Throughout the Middle Ages, Ohrid was among the most important religious centers in the Balkans. There were reportedly 365 churches in the small city, one for every day of the year. Most have since vanished, having been destroyed or converted into mosques by the Ottoman Empire, but Ohrid still possesses more than its fair share of historic churches.
After descending from Tsar Samoil’s Fortress, we made a beeline for the Sveta Sofia, which looms large near the coast of Lake Ohrid. Originally built in the 9th century, this is among the most significant pieces of medieval architecture in the Balkans, and its interior is resplendent in Byzantine frescoes. “This art is amazing,” I said to Jürgen. “Take a ton of pictures!”
But with the first click of the shutter, an angry attendant ran into the church, shouting “No pictures!” We weren’t too surprised; this is the frustrating policy shared by most of the country’s Orthodox Churches. Even if you promise not to use flash, even if you ask for official permission, the only way to photograph inside most churches is to do so on the sly. In contrast, Macedonia’s mosques allowed us to take pictures whenever we asked.

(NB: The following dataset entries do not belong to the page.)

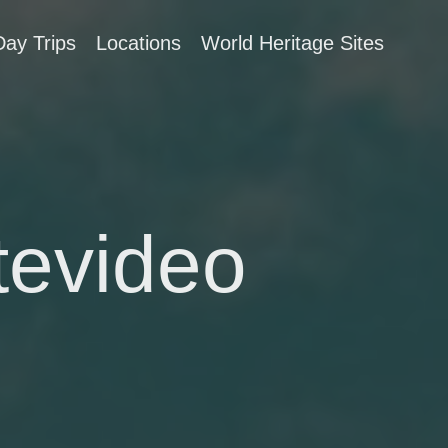
Day Trips
Locations
World Heritage Sites
tevideo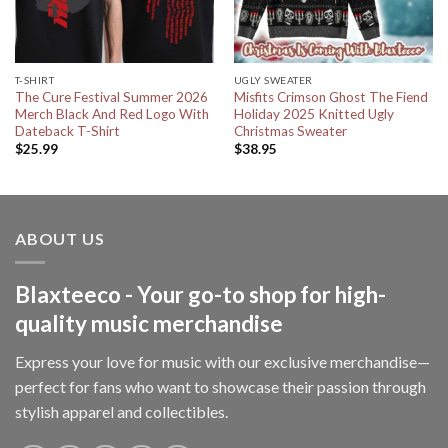
T-SHIRT
UGLY SWEATER
The Cure Festival Summer 2026
Misfits Crimson Ghost The Fiend
Merch Black And Red Logo With
Holiday 2025 Knitted Ugly
Dateback T-Shirt
Christmas Sweater
$
25.99
$
38.95
ABOUT US
Blaxteeco - Your go-to shop for high-
quality music merchandise
Express your love for music with our exclusive merchandise—
perfect for fans who want to showcase their passion through
stylish apparel and collectibles.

Set atop a cliff not far from the Sofia, is the Sv Jovan Kaneo. Again, no pictures were allowed inside the church, where original frescoes were discovered during restoration work in the 1960s. Sv Jovan dates from the 13th century, shortly before the arrival of the Ottomans and it was never converted to a mosque. Thanks to its location, it serves as a prime lookout point, and the Ottomans used the church as a defensive bastion.

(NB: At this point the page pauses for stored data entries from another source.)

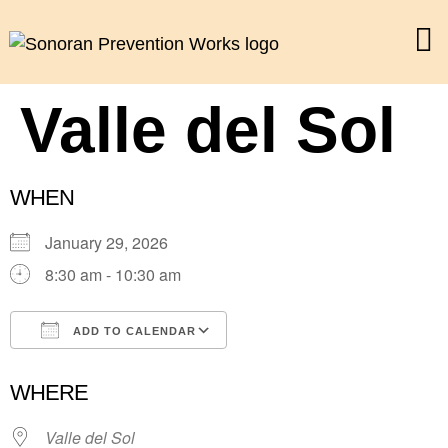
Valle del Sol
WHEN
January 29, 2026
8:30 am - 10:30 am
ADD TO CALENDAR
Download ICS
Google Calendar
WHERE
Valle del Sol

Another 13th century church can be found near the ancient theater in Ohrid’s Old Town. The Sv Bogorodiča Perivlepta was commissioned by the son-in-law of the Byzantine emperor Andronikus II Palaeologos in 1295, and contains some of the most important and well-preserved Byzantine frescoes in Macedonia.
Before entering, we bought tickets from a woman behind a glass panel. As she took our money, she asked Jürgen where he was from. “Germany? I am love the Germany people! You want tour? I give you tour!” She came spinning out of her office like the Tasmanian Devil, spewing facts and observations about the frescoes at a clip too rapid for our brains to process. I kept my distance, for fear of getting whipped by her hair, but our tour was over after 45 seconds and she spun back into her office, collapsing into her chair, where we heard her greet the next guests. “Britain? I am love the Britain people!”
Directly across from Sv Bogorodiča is the Icon Gallery. Ohrid is home to some of the most important Orthodox icons in the world, and many are displayed here. The paintings on wood, some dating from the 11th century, have somehow retained their vibrant colors, despite the passage of so many years. The gallery is small and doesn’t cost much, so even if you’re not into icon painting, it’s worth taking a peek inside.